§ What you should do: Your copy should match the entries exactly, with the pictures left out.

Stored data entries:
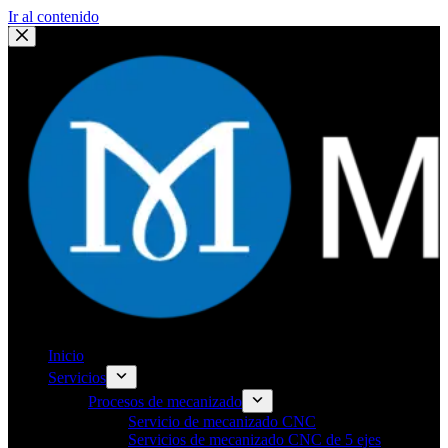
Ir al contenido
Inicio
Servicios
Procesos de mecanizado
Servicio de mecanizado CNC
Servicios de mecanizado CNC de 5 ejes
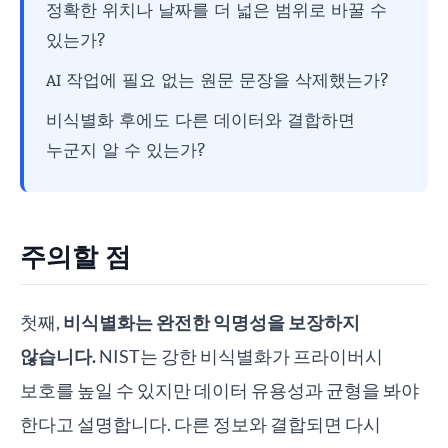
정확한 위치나 날짜를 더 넓은 범위로 바꿀 수
있는가?
AI 작업에 필요 없는 원문 문장을 삭제했는가?
비식별화 후에도 다른 데이터와 결합하면
누군지 알 수 있는가?
주의할 점
첫째,
비식별화는 완전한 익명성을 보장하지
않습니다.
NIST는 강한 비식별화가 프라이버시
보호를 높일 수 있지만 데이터 유용성과 균형을 봐야
한다고 설명합니다. 다른 정보와 결합되면 다시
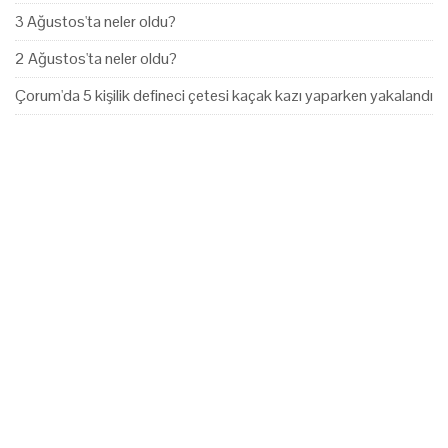
3 Ağustos'ta neler oldu?
2 Ağustos'ta neler oldu?
Çorum'da 5 kişilik defineci çetesi kaçak kazı yaparken yakalandı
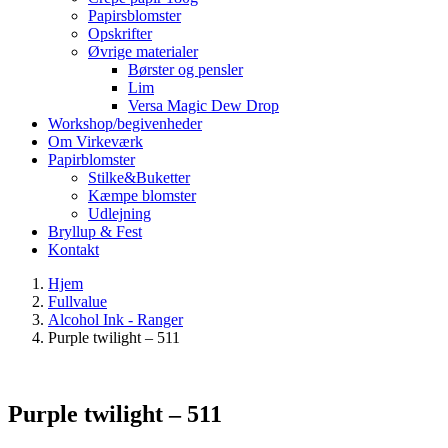
Papirsblomster
Opskrifter
Øvrige materialer
Børster og pensler
Lim
Versa Magic Dew Drop
Workshop/begivenheder
Om Virkeværk
Papirblomster
Stilke&Buketter
Kæmpe blomster
Udlejning
Bryllup & Fest
Kontakt
Hjem
Fullvalue
Alcohol Ink - Ranger
Purple twilight – 511
Purple twilight – 511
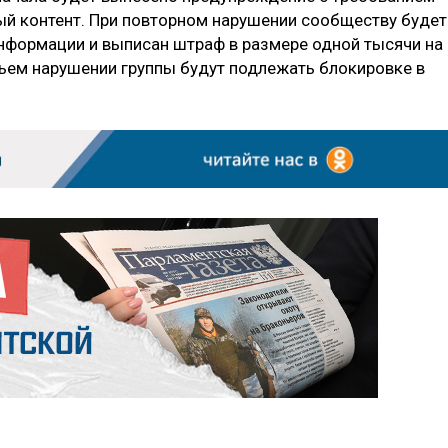
ный контент. При повторном нарушении сообществу будет
нформации и выписан штраф в размере одной тысячи на
ьем нарушении группы будут подлежать блокировке в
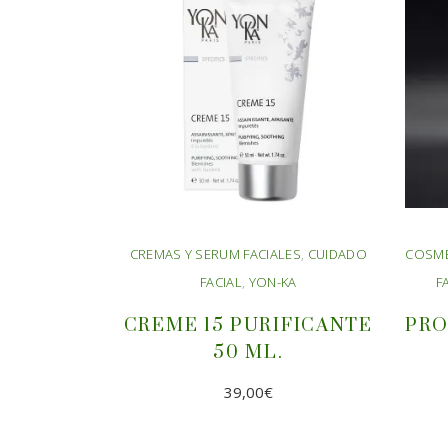
CREMAS Y SERUM FACIALES
,
CUIDADO
COSMÉ
FACIAL
,
YON-KA
F
CREME 15 PURIFICANTE
PRO
50 ML.
39,00
€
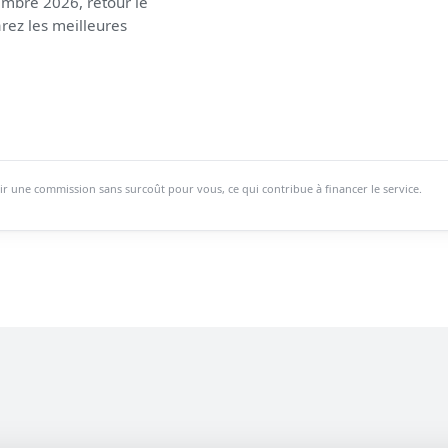
embre 2026, retour le
ez les meilleures
ir une commission sans surcoût pour vous, ce qui contribue à financer le service.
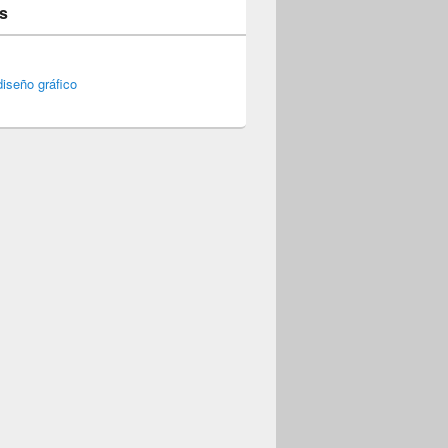
s
iseño gráfico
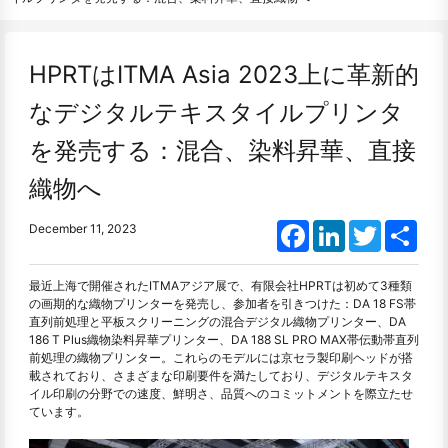
HPRTはITMA Asia 2023上に革新的
なデジタルテキスタイルプリンタ
を発売する：混合、染料昇華、直接
織物へ
Facebook
LinkedIn
Twitter
Shar
December 11, 2023
最近上海で開催されたITMAアジア展で、有限会社HPRTは初めて3種類
の画期的な織物プリンターを発売し、参加者を引きつけた：DA 18 FS帯
直列前処理と平板スクリーニングの混合デジタル織物プリンター、DA
186 T Plus織物染料昇華プリンター、DA 188 SL PRO MAX帯伝動帯直列
前処理の織物プリンター。これらのモデルには京セラ製印刷ヘッドが搭
載されており、さまざまな印刷要件を満たしており、デジタルテキスタ
イル印刷の分野での速度、鮮明さ、品質へのコミットメントを際立たせ
ています。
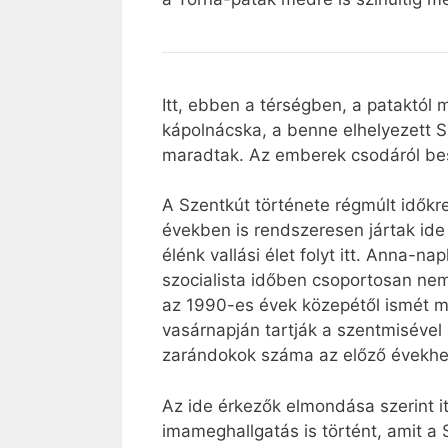
Itt, ebben a térségben, a pataktól m
kápolnácska, a benne elhelyezett S
maradtak. Az emberek csodáról bes
A Szentkút története régmúlt idők
években is rendszeresen jártak ide
élénk vallási élet folyt itt. Anna-n
szocialista időben csoportosan nem 
az 1990-es évek közepétől ismét m
vasárnapján tartják a szentmisével e
zarándokok száma az előző évekh
Az ide érkezők elmondása szerint i
imameghallgatás is történt, amit a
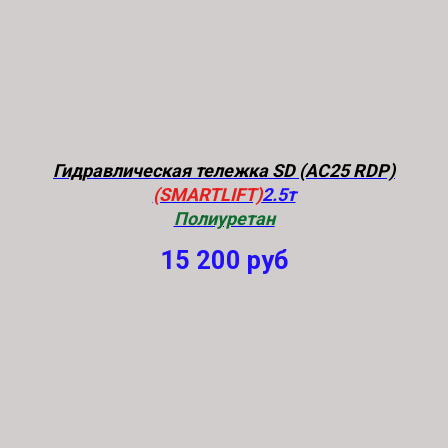
Гидравлическая тележка SD (AC25 RDP)
(SMARTLIFT)
2.5т
Полиуретан
15 200
руб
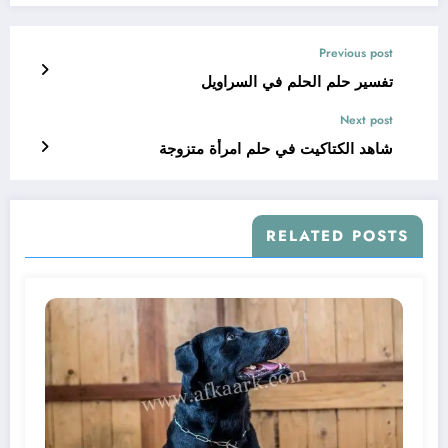
Previous post
تفسير حلم الحلم في السراويل
Next post
شاهد الكتاكيت في حلم امرأة متزوجة
RELATED POSTS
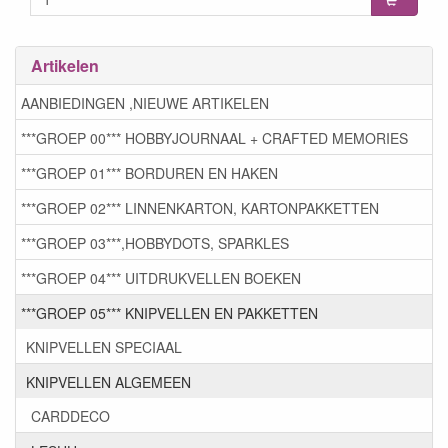
Artikelen
AANBIEDINGEN ,NIEUWE ARTIKELEN
***GROEP 00*** HOBBYJOURNAAL + CRAFTED MEMORIES
***GROEP 01*** BORDUREN EN HAKEN
***GROEP 02*** LINNENKARTON, KARTONPAKKETTEN
***GROEP 03***,HOBBYDOTS, SPARKLES
***GROEP 04*** UITDRUKVELLEN BOEKEN
***GROEP 05*** KNIPVELLEN EN PAKKETTEN
KNIPVELLEN SPECIAAL
KNIPVELLEN ALGEMEEN
CARDDECO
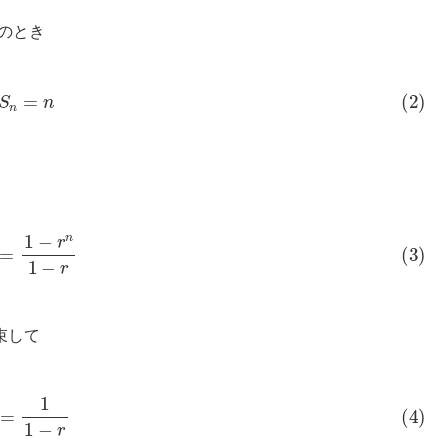
のとき
2)
S
n
=
n
n
=
1
−
r
n
1
−
r
束して
)
S
=
1
1
−
r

§ Problem solution:
Ir al contenido
Inicio
Servicios
Procesos de mecanizado
Servicio de mecanizado CNC
Servicios de mecanizado CNC de 5 ejes
정확한 위치나 날짜를 더 넓은 범위로 바꿀 수
있는가?
AI 작업에 필요 없는 원문 문장을 삭제했는가?
비식별화 후에도 다른 데이터와 결합하면
누군지 알 수 있는가?
주의할 점
첫째,
비식별화는 완전한 익명성을 보장하지
않습니다.
NIST는 강한 비식별화가 프라이버시
보호를 높일 수 있지만 데이터 유용성과 균형을 봐야
한다고 설명합니다. 다른 정보와 결합되면 다시
3 Ağustos'ta neler oldu?
2 Ağustos'ta neler oldu?
Çorum'da 5 kişilik defineci çetesi kaçak kazı yaparken yakalandı
Papirsblomster
Opskrifter
Øvrige materialer
Børster og pensler
Lim
Versa Magic Dew Drop
Workshop/begivenheder
Om Virkeværk
Papirblomster
Stilke&Buketter
Kæmpe blomster
Udlejning
Bryllup & Fest
Kontakt
Hjem
Fullvalue
Alcohol Ink - Ranger
Purple twilight – 511
Purple twilight – 511
ный контент. При повторном нарушении сообществу будет
нформации и выписан штраф в размере одной тысячи на
ьем нарушении группы будут подлежать блокировке в
CREMAS Y SERUM FACIALES
,
CUIDADO
COSMÉ
FACIAL
,
YON-KA
F
CREME 15 PURIFICANTE
PRO
50 ML.
39,00
€
embre 2026, retour le
ez les meilleures
ir une commission sans surcoût pour vous, ce qui contribue à financer le service.
s
iseño gráfico
HPRTはITMA Asia 2023上に革新的
なデジタルテキスタイルプリンタ
を発売する：混合、染料昇華、直接
織物へ
Facebook
LinkedIn
Twitter
Shar
December 11, 2023
最近上海で開催されたITMAアジア展で、有限会社HPRTは初めて3種類
の画期的な織物プリンターを発売し、参加者を引きつけた：DA 18 FS帯
直列前処理と平板スクリーニングの混合デジタル織物プリンター、DA
186 T Plus織物染料昇華プリンター、DA 188 SL PRO MAX帯伝動帯直列
前処理の織物プリンター。これらのモデルには京セラ製印刷ヘッドが搭
載されており、さまざまな印刷要件を満たしており、デジタルテキスタ
イル印刷の分野での速度、鮮明さ、品質へのコミットメントを際立たせ
ています。
Itt, ebben a térségben, a pataktól m
kápolnácska, a benne elhelyezett S
maradtak. Az emberek csodáról bes
A Szentkút története régmúlt idők
években is rendszeresen jártak ide
élénk vallási élet folyt itt. Anna-n
szocialista időben csoportosan nem 
az 1990-es évek közepétől ismét m
vasárnapján tartják a szentmisével e
zarándokok száma az előző évekh
Az ide érkezők elmondása szerint i
imameghallgatás is történt, amit a
Гидравлическая тележка SD (AC25 RDP)
(SMARTLIFT)
2.5т
Полиуретан
15 200
руб
Previous post
تفسير حلم الحلم في السراويل
Next post
شاهد الكتاكيت في حلم امرأة متزوجة
RELATED POSTS
Artikelen
AANBIEDINGEN ,NIEUWE ARTIKELEN
***GROEP 00*** HOBBYJOURNAAL + CRAFTED MEMORIES
***GROEP 01*** BORDUREN EN HAKEN
***GROEP 02*** LINNENKARTON, KARTONPAKKETTEN
***GROEP 03***,HOBBYDOTS, SPARKLES
***GROEP 04*** UITDRUKVELLEN BOEKEN
***GROEP 05*** KNIPVELLEN EN PAKKETTEN
KNIPVELLEN SPECIAAL
KNIPVELLEN ALGEMEEN
CARDDECO
のとき
2)
S
n
=
n
n
=
1
−
r
n
1
−
r
束して
)
S
=
1
1
−
r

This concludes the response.